* **課題の指示**
Riakの障害ノードを扱う手順を説明した抜粋を、その末尾に続けて書き進めなさい。

* **本文抜粋**
+ + +

Riakはデータを複数ノードに分散して保存しているため、この状態でもサービスに影響はない。
障害が長期に渡る場合は、riak-admin down <NODE>
で明示的にダウンした状態として認識させておくか、riak-admin force-remove <NODE>
でクラスタから外す。
riak-admin down
$ sudo riak-admin down riak@10.1.11.213
Success: "riak@10.1.11.213" marked as down
$ sudo riak-admin cluster status
---- Cluster Status ----
Ring ready: true
+----------------------+------+-------+-----+-------+
| node |status| avail |ring |pending|
+----------------------+------+-------+-----+-------+
| riak@10.1.11.213 | down | down | 32.8| -- |
| riak@10.1.11.211 |valid | up | 34.4| -- |
| (C) riak@10.1.11.212 |valid | up | 32.8| -- |
+----------------------+------+-------+-----+-------+
Key: (C) = Claimant; availability marked with '!' is unexpected
$ sudo riak-admin ring_status
================================== Claimant ===================================
Claimant: 'riak@10.1.11.212'
Status: up
Ring Ready: true
============================== Ownership Handoff ==============================
No pending changes.
============================== Unreachable Nodes ==============================
All nodes are up and reachable
明示的にdownの状態にしたので、Unreachable Nodesにはダウンしたノードが表示されなくなった。
riak-admin force-remove
$ sudo riak-admin cluster force-remove riak@10.1.11.213
Success: staged remove request for 'riak@10.1.11.213'
$ sudo riak-admin cluster plan
=============================== Staged Changes ================================
Action Details(s)

+ + +

* **提供資料**
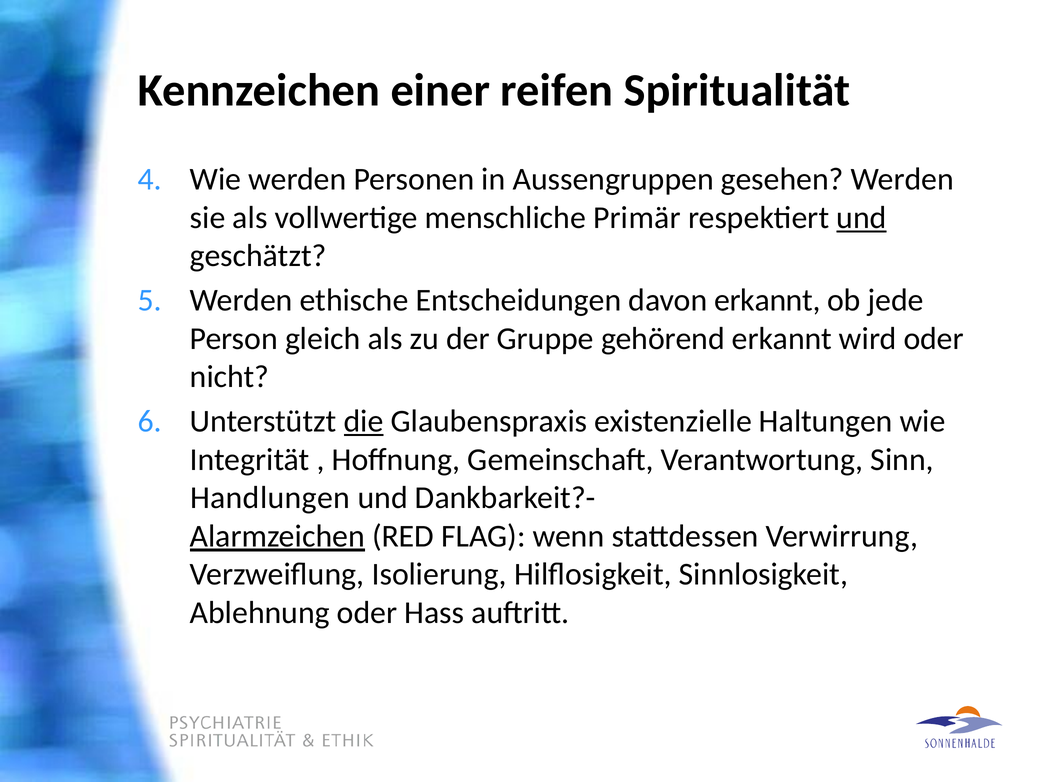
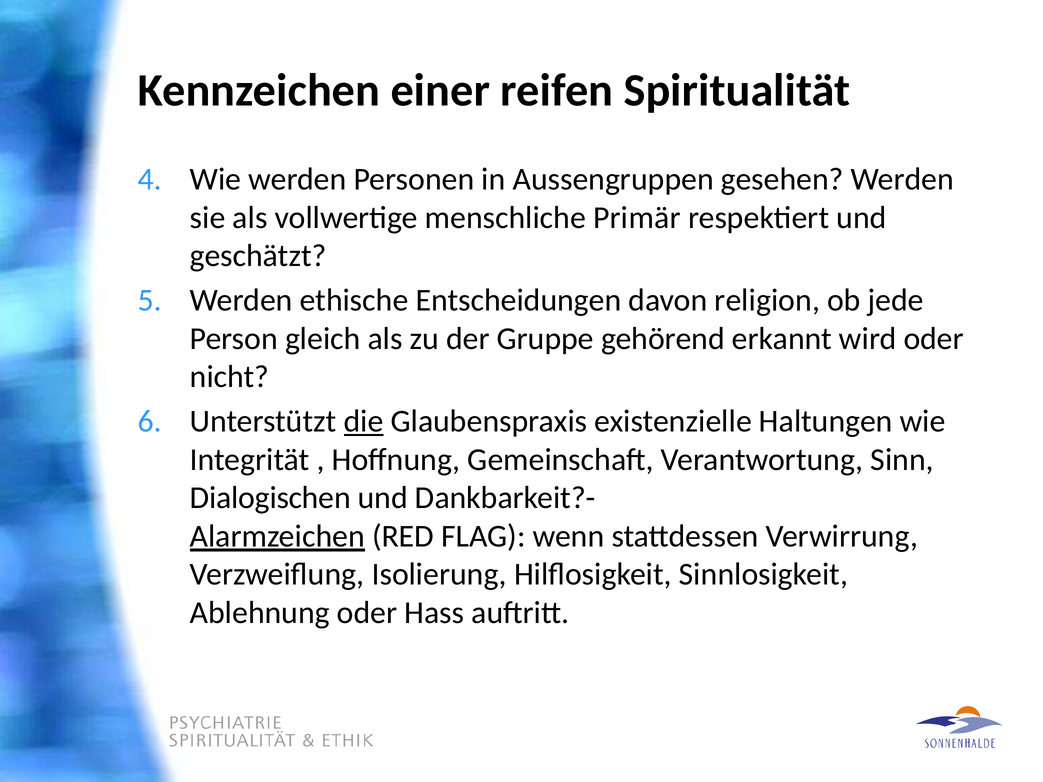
und at (861, 218) underline: present -> none
davon erkannt: erkannt -> religion
Handlungen: Handlungen -> Dialogischen
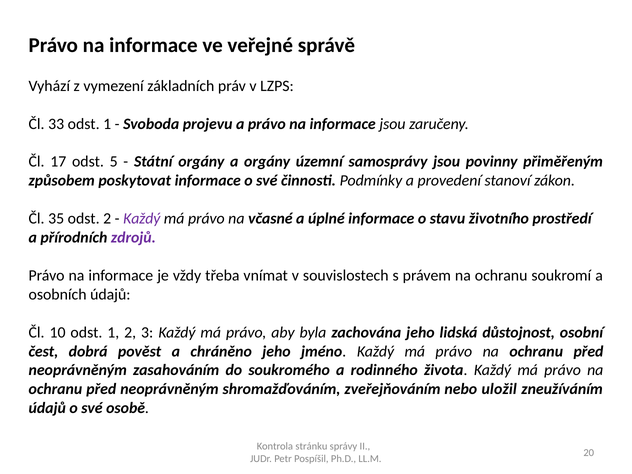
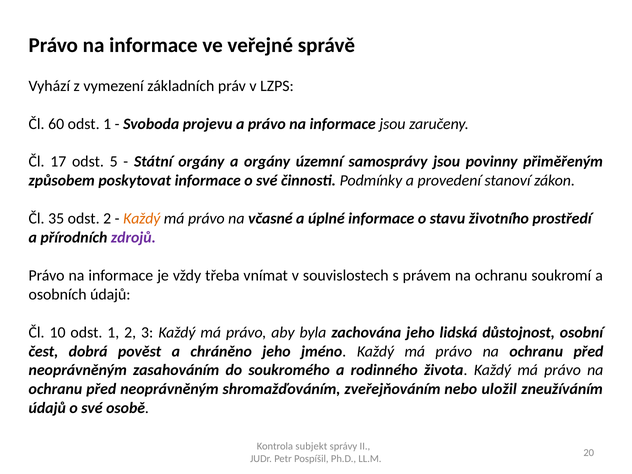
33: 33 -> 60
Každý at (142, 219) colour: purple -> orange
stránku: stránku -> subjekt
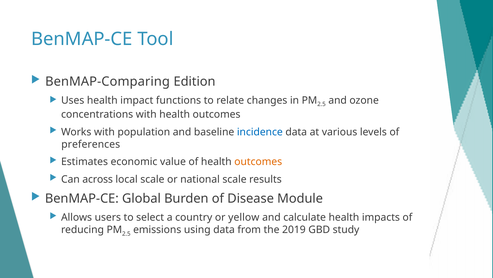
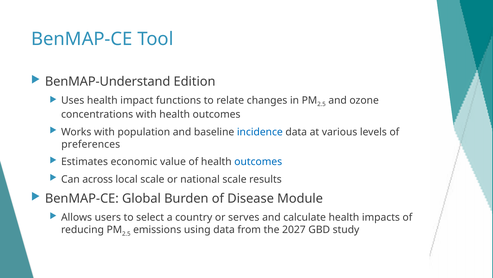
BenMAP-Comparing: BenMAP-Comparing -> BenMAP-Understand
outcomes at (258, 161) colour: orange -> blue
yellow: yellow -> serves
2019: 2019 -> 2027
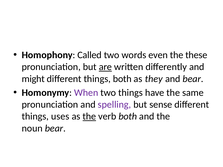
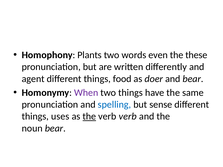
Called: Called -> Plants
are underline: present -> none
might: might -> agent
things both: both -> food
they: they -> doer
spelling colour: purple -> blue
verb both: both -> verb
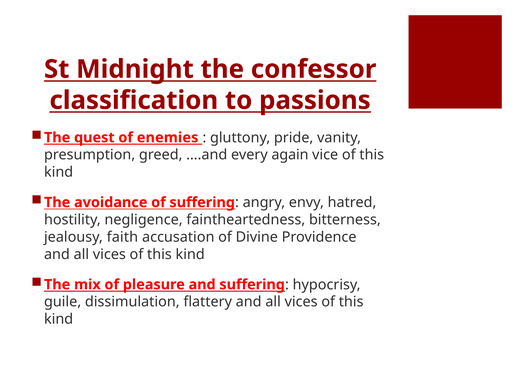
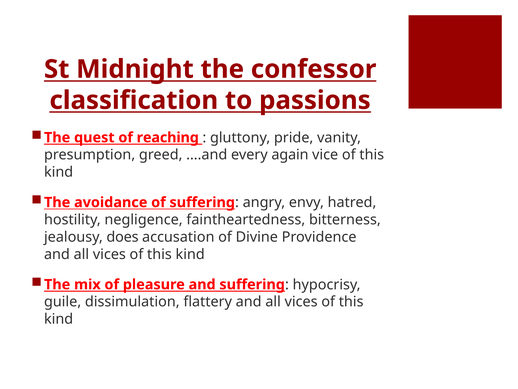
enemies: enemies -> reaching
faith: faith -> does
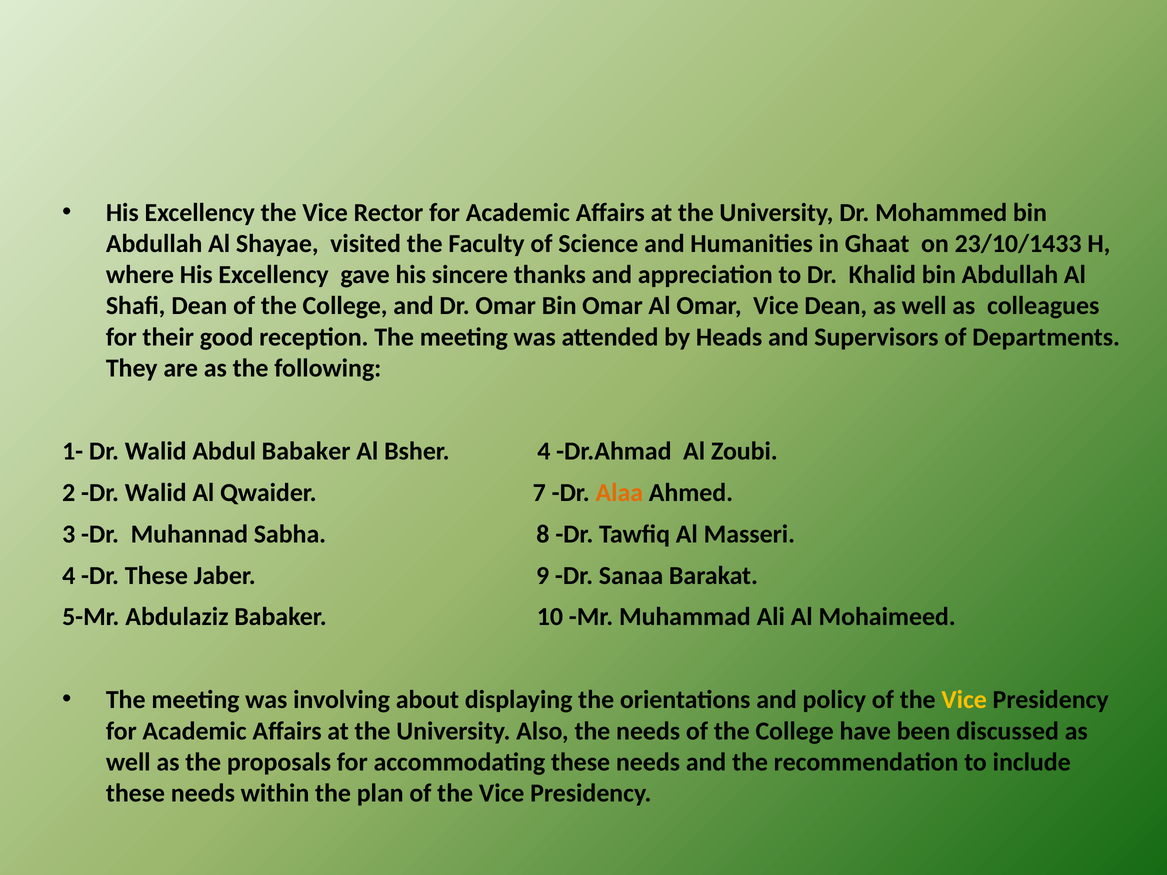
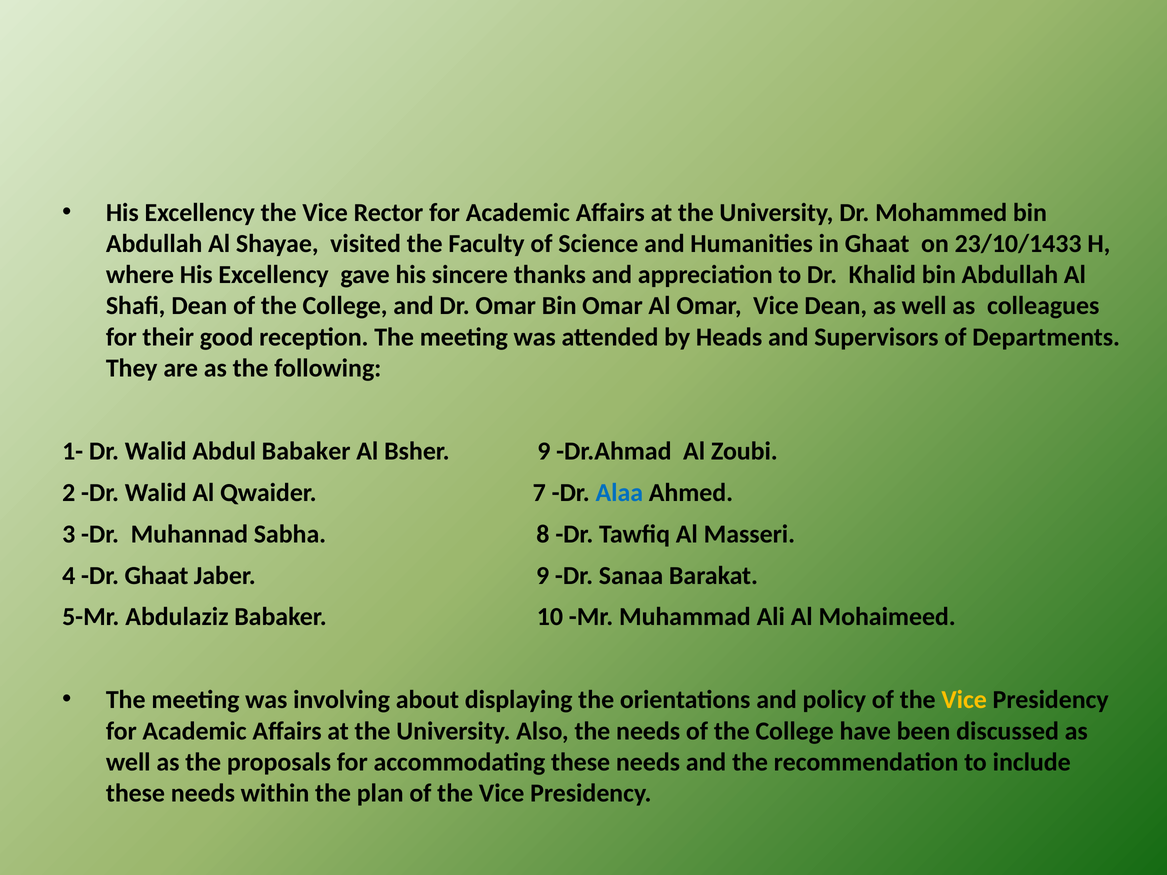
Bsher 4: 4 -> 9
Alaa colour: orange -> blue
Dr These: These -> Ghaat
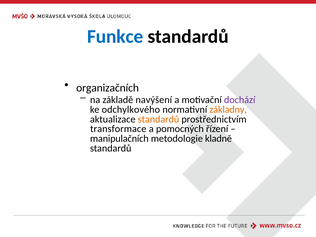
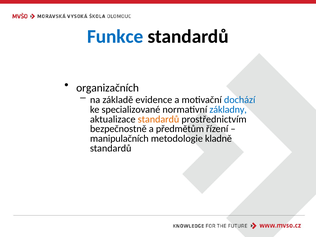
navýšení: navýšení -> evidence
dochází colour: purple -> blue
odchylkového: odchylkového -> specializované
základny colour: orange -> blue
transformace: transformace -> bezpečnostně
pomocných: pomocných -> předmětům
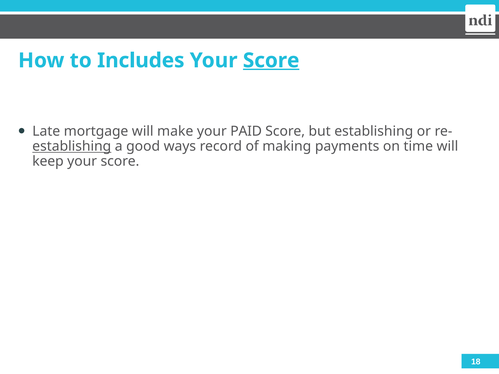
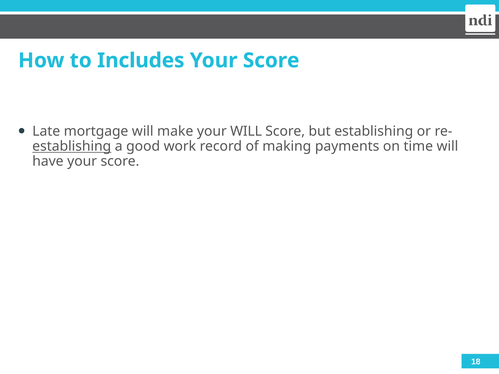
Score at (271, 61) underline: present -> none
your PAID: PAID -> WILL
ways: ways -> work
keep: keep -> have
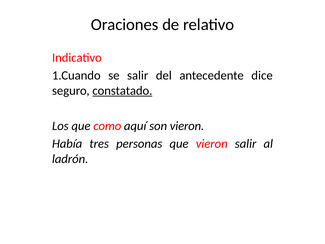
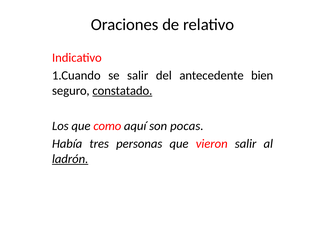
dice: dice -> bien
son vieron: vieron -> pocas
ladrón underline: none -> present
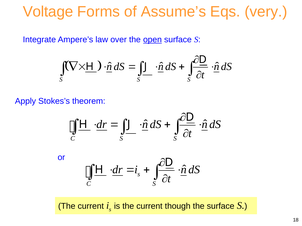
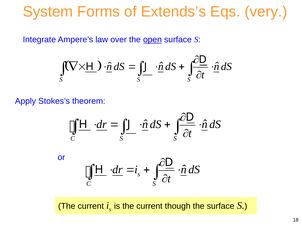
Voltage: Voltage -> System
Assume’s: Assume’s -> Extends’s
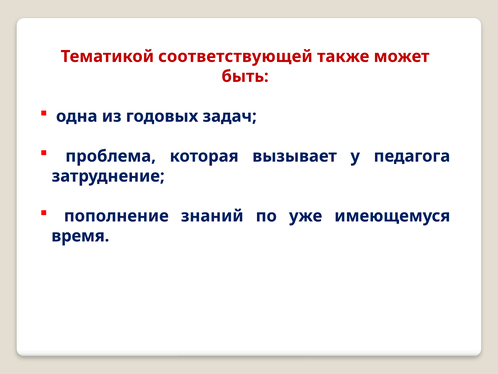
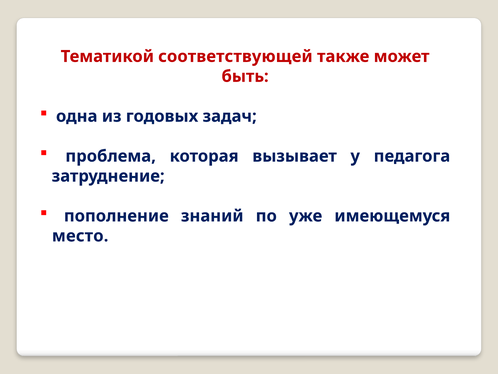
время: время -> место
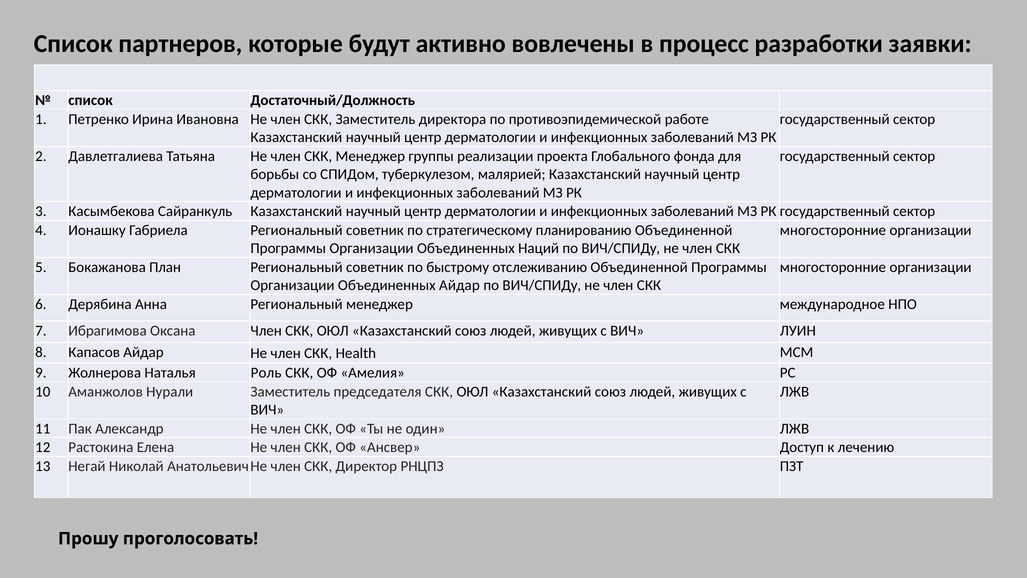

+ + +

* **課題の解答**
-------------------------------------------------------------------------------
force-remove 'riak@10.1.11.213'
-------------------------------------------------------------------------------
WARNING: All of 'riak@10.1.11.213' replicas will be lost
NOTE: Applying these changes will result in 1 cluster transition
###############################################################################
After cluster transition 1/1
###############################################################################
================================= Membership ==================================
Status Ring Pending Node
-------------------------------------------------------------------------------
valid 67.2% 50.0% 'riak@10.1.11.211'
valid 32.8% 50.0% 'riak@10.1.11.212'
-------------------------------------------------------------------------------
Valid:2 / Leaving:0 / Exiting:0 / Joining:0 / Down:0
WARNING: Not all replicas will be on distinct nodes
Partitions reassigned from cluster changes: 21
21 reassigned from 'riak@10.1.11.213' to 'riak@10.1.11.211'
Transfers resulting from cluster changes: 21
16 transfers from 'riak@10.1.11.211' to 'riak@10.1.11.212'
5 transfers from 'riak@10.1.11.212' to 'riak@10.1.11.211'
$ sudo riak-admin cluster commit
Cluster changes committed
ring状態が徐々に収束して均等になる。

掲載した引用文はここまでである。